- [MATERIAL FOR THIS EXERCISE]:

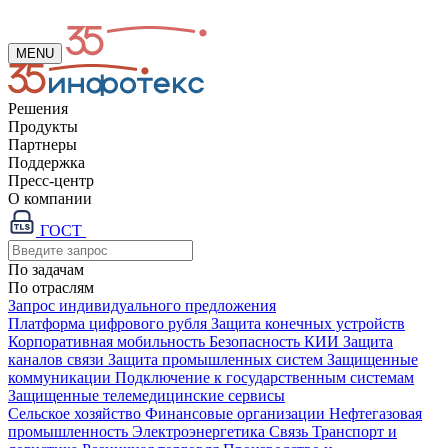
MENU
Решения
Продукты
Партнеры
Поддержка
Пресс-центр
О компании
ГОСТ
По задачам
По отраслям
Запрос индивидуального предложения
Платформа цифрового рубля
Защита конечных устройств
Корпоративная мобильность
Безопасность КИИ
Защита
каналов связи
Защита промышленных систем
Защищенные
коммуникации
Подключение к государственным системам
Защищенные телемедицинские сервисы
Сельское хозяйство
Финансовые организации
Нефтегазовая
промышленность
Электроэнергетика
Связь
Транспорт и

- [PROBLEM TO SOLVE]: Write out each line exactly, beginning at the one with "коммуникации" and ending at the final line of the records above, with nothing added.

- [ANSWER TO THIS EXERCISE]:
коммуникации
Подключение к государственным системам
Защищенные телемедицинские сервисы
Сельское хозяйство
Финансовые организации
Нефтегазовая
промышленность
Электроэнергетика
Связь
Транспорт и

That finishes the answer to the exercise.